Some people just automatically shoot the messenger.
Other than that, things were going well… until I saw this:
My sister Danielle making out with my husband!
Right in front of me!
Some people have no shame.
So, of course, here I look like a total toolbox.
I mean, really.
Even my friends were laughing at me.
Thankfully I had a blues singer on hand to sing it, sister.
You never know when you’re going to need Rachel Rizner and the Resonators. Best to keep them on hand at all times.
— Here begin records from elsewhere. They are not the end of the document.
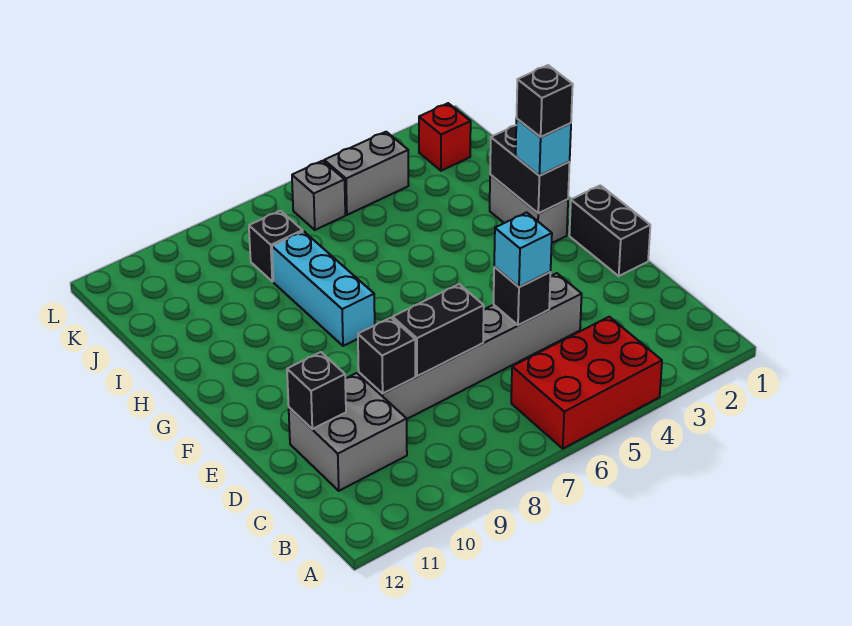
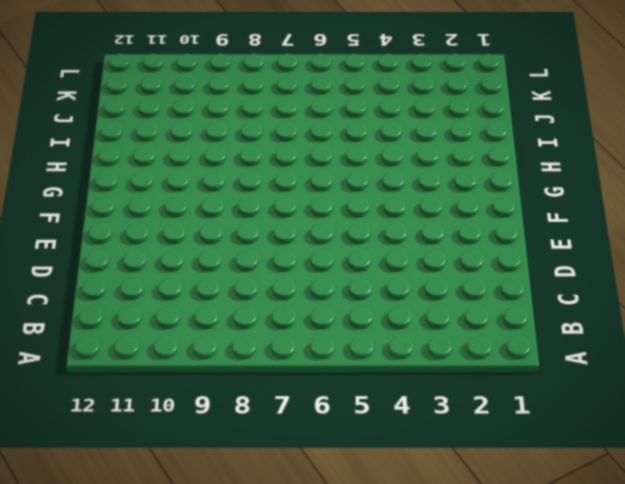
none -> red 2x3 brick [511,317,662,449]
none -> grey 2x2 brick [289,373,407,491]
none -> grey 1x6 brick [359,273,582,419]

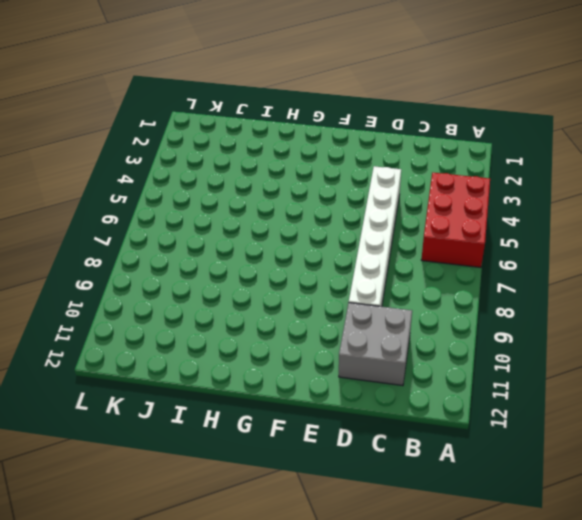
white 1x6 brick [349,166,401,307] -> grey 1x6 brick [359,273,582,419]
none -> black 1x2 brick [569,185,650,276]
none -> grey 1x2 brick [490,175,568,243]
none -> cyan 1x3 brick [272,231,375,346]

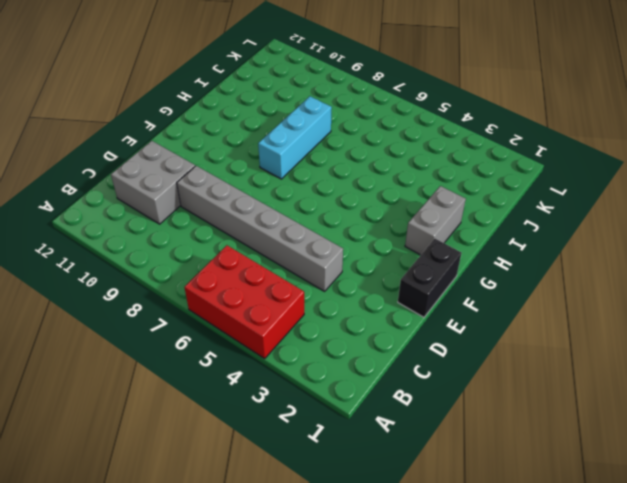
none -> black 1x1 brick [249,211,303,282]
none -> red 1x1 brick [419,103,471,171]
none -> grey 1x2 brick [324,132,409,215]

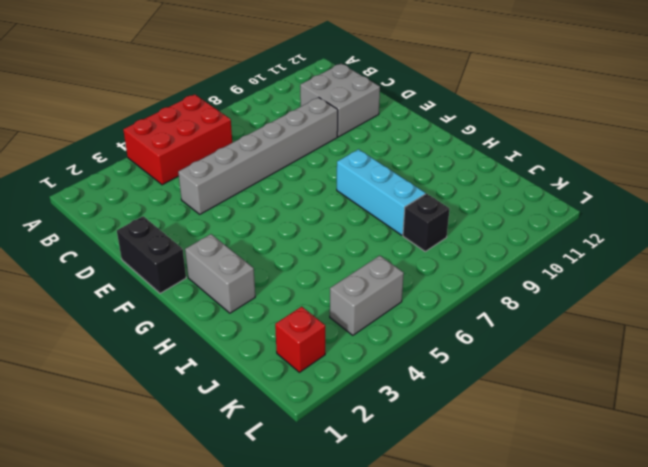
none -> grey 1x1 brick [292,161,345,230]
none -> black 1x1 brick [494,267,551,325]
none -> black 1x2 brick [393,284,484,376]

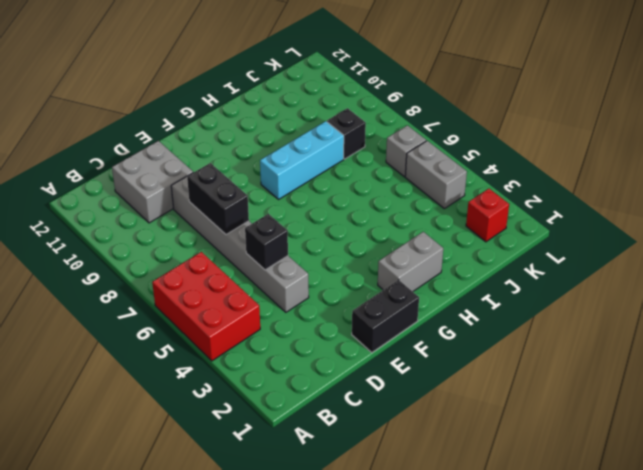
none -> black 1x1 brick [358,318,415,394]
none -> black 1x1 brick [287,352,346,429]
none -> black 1x2 brick [490,125,570,213]

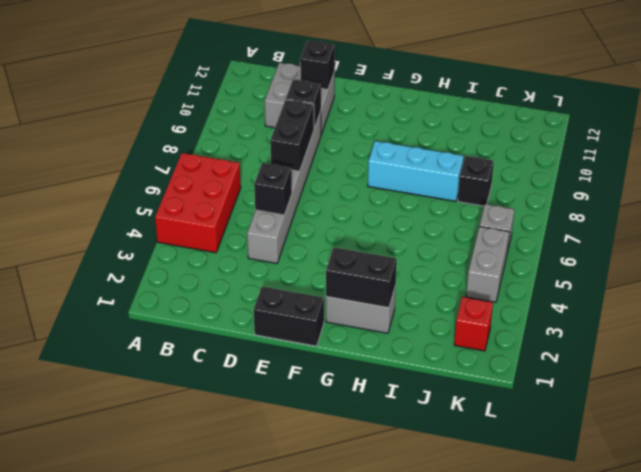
none -> cyan 1x1 brick [494,212,552,287]
none -> cyan 1x1 brick [516,119,571,176]
none -> black 1x1 brick [516,65,573,137]

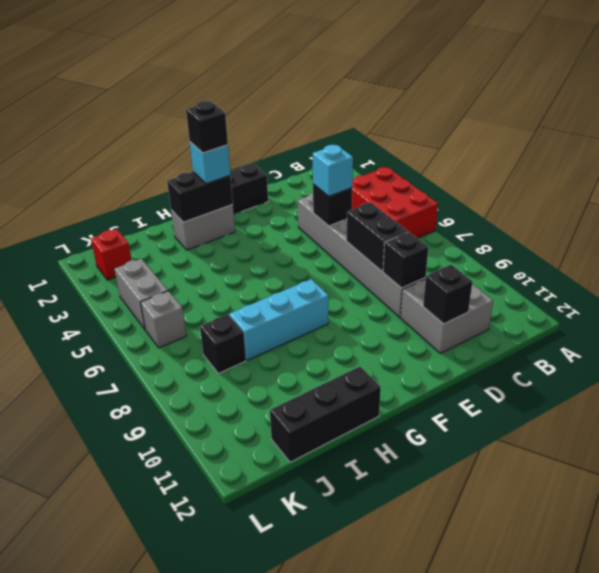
black 1x3 brick [270,366,381,462] -> none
I keep them in my pocket even though 3 people, a PA system, a drum kit and 2 guitars make me look fat in my pants.
I found solace in this mysterious fellow who exists in the Days in Between.
The Days in Between
See what I did there? That’s funny because its the name of a band but I implied he was, like, all interdimensional and whatnot.
I learned that trick from Amber. This is Amber.
Finally things took a turn for the better.
These guys totally thought I was normal and said that with the band on stage I looked half decent in my pants.
These guys totally masticated together, forming life long bonds of friendship. Though, still, no one told Matt about the corn he'd had in his teeth earlier.
Danielle to seek solace in the arms of the interdimensionally-abled.
And best of all:
Frank declared our grill to be 100% Americana and patriotic. Whew! Huge sigh of relief, right?
And so I served cake and much merry-making ensued. I guess all’s well that ends well, right?
Until the next shenanigan filled shindig, I bid you Adieu.